──────── Source information ────────

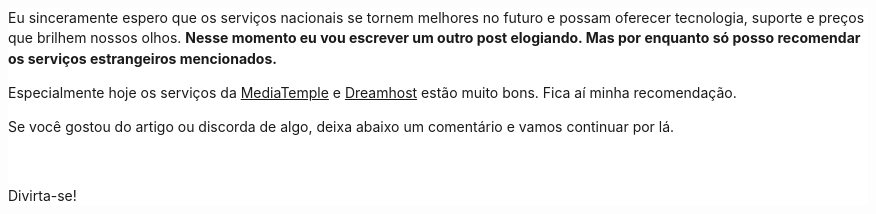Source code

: Eu sinceramente espero que os serviços nacionais se tornem melhores no futuro e possam oferecer tecnologia, suporte e preços que brilhem nossos olhos. **Nesse momento eu vou escrever um outro post elogiando. Mas por enquanto só posso recomendar os serviços estrangeiros mencionados.**

Especialmente hoje os serviços da <a href="http://www.kqzyfj.com/click-8287922-12535344" target="_blank">MediaTemple</a> e <a href="http://mbsy.co/gWDv6" target="_blank">Dreamhost</a> estão muito bons. Fica aí minha recomendação.

Se você gostou do artigo ou discorda de algo, deixa abaixo um comentário e vamos continuar por lá.

&nbsp;

Divirta-se!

────────

__Requirement__. Reproduce the material above word for word, starting at the line containing "Se você gostou" and continuing through the last line.

__Response to the task__.
Se você gostou do artigo ou discorda de algo, deixa abaixo um comentário e vamos continuar por lá.

&nbsp;

Divirta-se!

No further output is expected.